4.4. Causes of Death
In our study, direct causes accounted for 56.73% of deaths, which is lower than the rates reported by Garba and Coll [4] and Badis Foughali [7], who found 62% and 75.4% respectively. The WHO’s database for the period 2000 to 2020 shows that 75% of maternal deaths were due to direct causes. In developed countries with improved management of obstetric complications, maternal mortality has shown an increase in deaths from indirect causes compared to direct causes [7]. For example, in the UK, deaths from indirect causes (56.4%) exceeded those from direct causes (47.3%) [16]. The predominance of direct causes of maternal death in our study reflects sub-optimal management of obstetric complications in developing countries. Our analysis of the causes of death in our cohort shows a predominance of bleeding (19.78%), followed by hypertensive states (19.26%). These results are consistent with other studies that also found bleeding to be the primary direct cause of maternal death [4] [7] [17]. In our study, indirect causes accounted for a high percentage (43.27%) of maternal deaths, with anemia being the dominant cause at 31.66%, followed by malaria at 9.24%. The prevalence of anemia in our study can be attributed to the low socio-economic status and inadequate diet of the population, leading to chronic anemia during pregnancy. This anemia often results from undiagnosed bleeding, included in the anemia count at the time of death. Additionally, Niger is a country where malaria is endemic, with multiple consequences during pregnancy, including anemia. Regarding the length of stay before death, our study found that 49.86% of maternal deaths occurred within 24 hours of admission. This high rate can be attributed to the patients’ advanced deterioration upon reaching the referral center. This situation results from the often-circuitous patient journey, referral conditions, and especially the delay in seeking healthcare. Several authors have also reported the short time frame between admission and death, with very high proportions of fatalities (sources: [4] [11] [14]). In our series, 69% of our patients came from rural areas and the distances covered by all patients varied from 4.4 to 164 km with an average distance of 84.6 km.

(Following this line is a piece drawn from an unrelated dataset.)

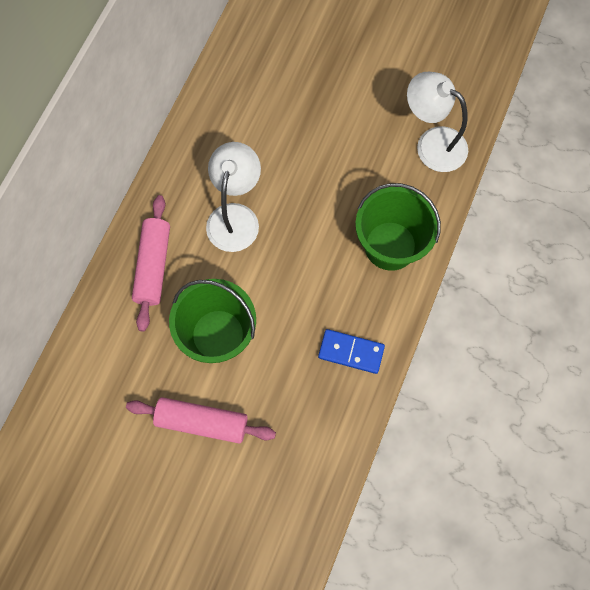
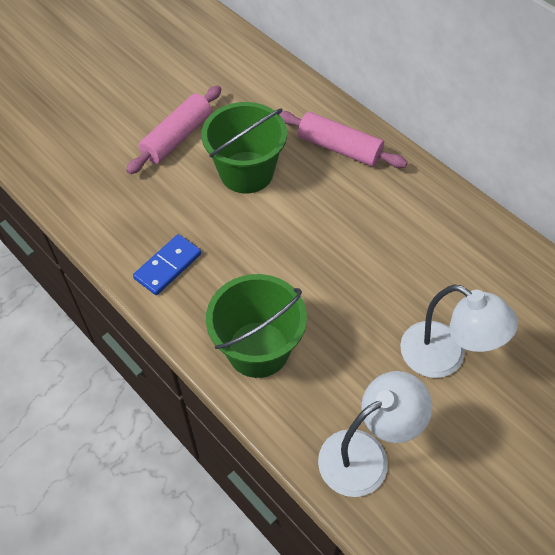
camera: 115 degrees right, 15 degrees down
(235, 216) = (360, 225): white lamp -> white lamp (444, 357)

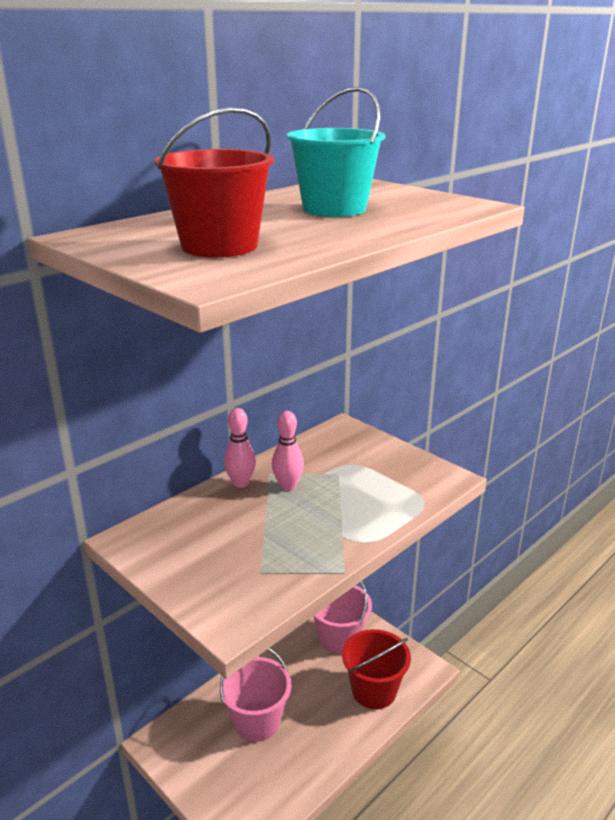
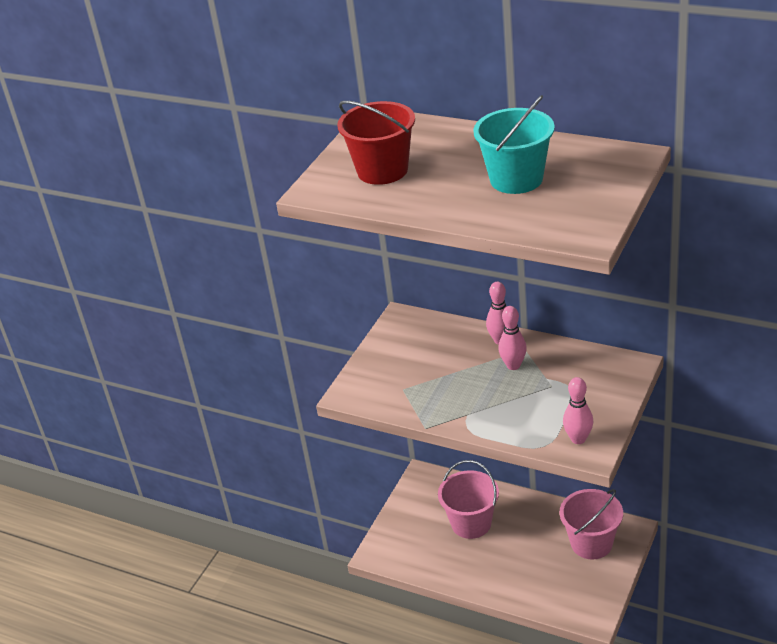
camera: 75 degrees right, 10 degrees up
(374, 690) = (545, 586): red bucket -> none
(426, 479) = (578, 439): none -> pink bowling pin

This long circuit travelled by our patients before coming to the reference center could be a contributing factor in maternal deaths and also in the high proportion of deaths within 24 hours of admission.
5. Conclusion
Maternal mortality remains a significant challenge for developing countries in view of its magnitude and its timid decline. Many efforts and efficient strategies must be made to reduce the number of patients in the circuit and increase their chance of survival after each referral. This requires adequate awareness at the community level and quality prenatal consultation to reduce the decision-making time to consult health services. Reference conditions should also be improved by strengthening agents’ skills, providing ambulances at all levels, and improving the state of the roads and the technical platform of our reference services.